September 10, 2024 | A team of Iraqi and Australian researchers from Middle Technical University (MTU) in Baghdad, Iraq, and the University of South Australia (UniSA) collaborated to develop an AI model that can predict diseases based on the color of the patient’s tongue.
Reading the tongue’s complexion is a long-standing practice in traditional Chinese medicine. Human tongues have characteristics that are uniquely tied to the body’s internal organs, which means that the color of the tongue can indicate underlying health conditions. For example, a white tongue can mean a lack of iron or chill syndrome, and a purple tongue with a fatty layer can signal cancer. Redness can even be an indicator of COVID-19, with the severity depending on the shade of red (Technologies, DOI: 10.3390/technologies12070097).

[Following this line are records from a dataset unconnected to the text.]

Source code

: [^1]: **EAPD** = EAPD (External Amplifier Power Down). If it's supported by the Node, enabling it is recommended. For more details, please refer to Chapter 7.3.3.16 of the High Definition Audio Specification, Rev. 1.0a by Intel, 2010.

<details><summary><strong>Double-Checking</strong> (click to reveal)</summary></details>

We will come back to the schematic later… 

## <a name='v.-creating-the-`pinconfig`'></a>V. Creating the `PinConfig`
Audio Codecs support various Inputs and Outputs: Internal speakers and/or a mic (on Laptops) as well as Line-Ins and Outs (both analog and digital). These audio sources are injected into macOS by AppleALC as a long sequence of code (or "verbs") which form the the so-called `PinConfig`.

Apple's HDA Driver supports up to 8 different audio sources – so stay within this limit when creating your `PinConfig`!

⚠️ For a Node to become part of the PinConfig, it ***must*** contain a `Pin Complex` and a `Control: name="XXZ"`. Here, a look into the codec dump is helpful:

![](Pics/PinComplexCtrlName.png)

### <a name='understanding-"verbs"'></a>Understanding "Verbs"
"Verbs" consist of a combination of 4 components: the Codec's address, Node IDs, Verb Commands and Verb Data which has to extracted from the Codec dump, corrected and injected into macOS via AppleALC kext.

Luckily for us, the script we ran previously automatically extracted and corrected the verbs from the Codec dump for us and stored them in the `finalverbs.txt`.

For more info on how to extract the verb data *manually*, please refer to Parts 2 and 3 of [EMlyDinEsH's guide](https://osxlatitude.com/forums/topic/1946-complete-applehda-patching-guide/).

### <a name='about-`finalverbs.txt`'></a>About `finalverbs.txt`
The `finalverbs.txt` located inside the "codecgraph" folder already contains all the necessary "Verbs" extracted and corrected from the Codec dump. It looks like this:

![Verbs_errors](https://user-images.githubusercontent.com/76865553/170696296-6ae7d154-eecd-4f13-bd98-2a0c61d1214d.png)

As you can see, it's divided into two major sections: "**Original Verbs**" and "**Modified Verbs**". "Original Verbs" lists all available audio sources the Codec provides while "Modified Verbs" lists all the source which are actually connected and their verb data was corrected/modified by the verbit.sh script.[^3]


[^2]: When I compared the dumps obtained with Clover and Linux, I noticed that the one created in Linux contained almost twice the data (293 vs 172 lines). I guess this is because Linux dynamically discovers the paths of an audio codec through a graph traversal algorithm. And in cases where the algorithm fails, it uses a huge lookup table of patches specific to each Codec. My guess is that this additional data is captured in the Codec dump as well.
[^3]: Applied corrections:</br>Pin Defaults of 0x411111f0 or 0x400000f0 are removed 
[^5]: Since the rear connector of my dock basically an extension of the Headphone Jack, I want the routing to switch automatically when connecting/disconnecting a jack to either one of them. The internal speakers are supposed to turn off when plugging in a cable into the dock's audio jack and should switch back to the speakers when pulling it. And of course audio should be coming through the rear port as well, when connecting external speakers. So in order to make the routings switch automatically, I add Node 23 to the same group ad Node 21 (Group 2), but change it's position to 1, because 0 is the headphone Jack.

The group used two different datasets to conduct the study. The first set consisted of 5,260 images of seven color classes (red, yellow, green blue, gray, white, and pink) under different lighting conditions, each labeled with a specific color that corresponds to different health conditions. The second dataset was a compilation of 60 abnormal tongue images collected from Al-Hussein Teaching Hospital in Dhi Qar, Iraq, and Mosul General Hospital in Mosul. The patients sat in front of a camera about 20 cm away and presented their tongue. The AI then analyzed the color intensity of their tongues and categorized them according to different color space models, including RGB, YCbCr, HVS, LAB, and YIQ. After the image was extracted, the algorithm compared the colors to what it learned during training and predicted if the patient has a disease or not.

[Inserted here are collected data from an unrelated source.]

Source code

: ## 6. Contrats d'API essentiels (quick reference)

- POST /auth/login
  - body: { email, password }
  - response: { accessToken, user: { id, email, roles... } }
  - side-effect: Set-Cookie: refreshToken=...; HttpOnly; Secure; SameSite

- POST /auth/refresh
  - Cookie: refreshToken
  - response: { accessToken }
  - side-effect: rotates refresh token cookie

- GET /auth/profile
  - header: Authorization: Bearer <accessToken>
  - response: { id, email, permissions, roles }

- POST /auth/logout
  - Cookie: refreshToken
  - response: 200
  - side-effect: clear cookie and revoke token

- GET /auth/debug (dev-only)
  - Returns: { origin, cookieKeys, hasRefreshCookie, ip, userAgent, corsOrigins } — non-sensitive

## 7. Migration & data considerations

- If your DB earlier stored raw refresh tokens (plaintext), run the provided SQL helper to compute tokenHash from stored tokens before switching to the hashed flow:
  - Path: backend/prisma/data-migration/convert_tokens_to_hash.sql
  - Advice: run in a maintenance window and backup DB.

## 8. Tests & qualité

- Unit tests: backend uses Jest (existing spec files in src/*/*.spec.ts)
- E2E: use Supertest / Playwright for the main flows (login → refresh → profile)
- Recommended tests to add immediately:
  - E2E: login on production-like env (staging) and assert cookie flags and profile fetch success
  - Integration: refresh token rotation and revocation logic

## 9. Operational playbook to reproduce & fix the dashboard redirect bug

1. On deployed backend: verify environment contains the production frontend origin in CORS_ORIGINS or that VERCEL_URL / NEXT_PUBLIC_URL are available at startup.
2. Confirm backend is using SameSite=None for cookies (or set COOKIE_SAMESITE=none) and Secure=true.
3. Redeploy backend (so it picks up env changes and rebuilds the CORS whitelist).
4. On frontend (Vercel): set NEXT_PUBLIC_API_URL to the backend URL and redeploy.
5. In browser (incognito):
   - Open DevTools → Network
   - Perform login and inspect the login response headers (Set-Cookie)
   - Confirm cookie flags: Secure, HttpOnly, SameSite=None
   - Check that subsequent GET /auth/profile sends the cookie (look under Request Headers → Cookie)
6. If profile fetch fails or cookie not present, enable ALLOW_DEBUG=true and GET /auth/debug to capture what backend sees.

The research team used different learning algorithms that were evaluated for their performance in detecting tongue colors. Out of all of them, the most accurate was the XGBoost model, which had a 98% accuracy rate (Technologies, DOI: 10.3390/technologies12070097). The AI analyzed the 60 collected images and compared them to the colors that would correspond to certain diseases.
“This validated the idea that modern technology can enhance traditional diagnostic methods, confirming the effectiveness of the proposed system,” says Al-Naji, associate adjunct professor at MTU and UniSA and senior author of this study.

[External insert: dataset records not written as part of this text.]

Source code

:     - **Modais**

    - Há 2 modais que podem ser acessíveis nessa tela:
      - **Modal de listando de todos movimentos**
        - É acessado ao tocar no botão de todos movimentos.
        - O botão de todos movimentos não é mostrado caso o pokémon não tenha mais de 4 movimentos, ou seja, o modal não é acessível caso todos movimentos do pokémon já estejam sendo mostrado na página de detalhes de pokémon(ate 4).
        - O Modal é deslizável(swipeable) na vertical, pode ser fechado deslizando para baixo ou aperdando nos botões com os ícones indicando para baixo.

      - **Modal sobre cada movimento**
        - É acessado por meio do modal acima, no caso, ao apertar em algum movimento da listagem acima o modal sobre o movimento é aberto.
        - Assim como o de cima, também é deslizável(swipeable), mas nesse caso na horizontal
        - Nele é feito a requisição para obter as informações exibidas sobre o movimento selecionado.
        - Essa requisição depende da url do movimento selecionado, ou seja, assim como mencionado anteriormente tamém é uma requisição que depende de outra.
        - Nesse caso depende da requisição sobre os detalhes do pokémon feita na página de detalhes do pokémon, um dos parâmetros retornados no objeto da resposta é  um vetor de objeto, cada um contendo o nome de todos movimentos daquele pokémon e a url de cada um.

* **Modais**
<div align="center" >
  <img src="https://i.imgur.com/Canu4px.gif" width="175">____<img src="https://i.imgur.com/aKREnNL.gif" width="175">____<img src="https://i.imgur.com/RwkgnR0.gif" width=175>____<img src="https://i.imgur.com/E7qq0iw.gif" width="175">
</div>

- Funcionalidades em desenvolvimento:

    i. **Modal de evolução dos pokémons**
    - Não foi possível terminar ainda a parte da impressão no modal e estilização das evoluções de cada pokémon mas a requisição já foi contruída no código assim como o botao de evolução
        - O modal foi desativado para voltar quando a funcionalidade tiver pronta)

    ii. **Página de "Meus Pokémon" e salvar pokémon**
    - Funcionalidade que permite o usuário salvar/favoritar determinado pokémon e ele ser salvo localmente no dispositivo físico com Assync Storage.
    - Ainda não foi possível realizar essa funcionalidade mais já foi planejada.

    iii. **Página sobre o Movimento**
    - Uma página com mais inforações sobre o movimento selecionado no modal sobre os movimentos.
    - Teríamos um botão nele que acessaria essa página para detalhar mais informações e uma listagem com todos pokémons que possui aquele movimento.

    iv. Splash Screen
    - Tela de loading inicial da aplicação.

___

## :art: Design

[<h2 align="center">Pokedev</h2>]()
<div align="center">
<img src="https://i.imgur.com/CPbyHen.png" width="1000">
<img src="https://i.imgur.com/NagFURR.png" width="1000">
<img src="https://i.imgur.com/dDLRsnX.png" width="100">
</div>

However, Al-Naji mentions that collecting real-time data from hospitals, ensuring ethical compliance, managing diverse patient conditions, potential embarrassment during imaging, and temporary tongue discoloration caused by food and fruits potentially caused unexpected logistical or ethical challenges during the study. Nonetheless, the system still proved great efficacy.
The team believes the AI prediction model will work well in clinics because of its non-invasive approach, real-time analysis capabilities, and convenience. Al-Naji confirms that there are plans to develop an app for this tongue reading diagnosis method and that further trials are planned, “including expanded dataset collection and multi-center clinical validation to ensure the model’s robustness.”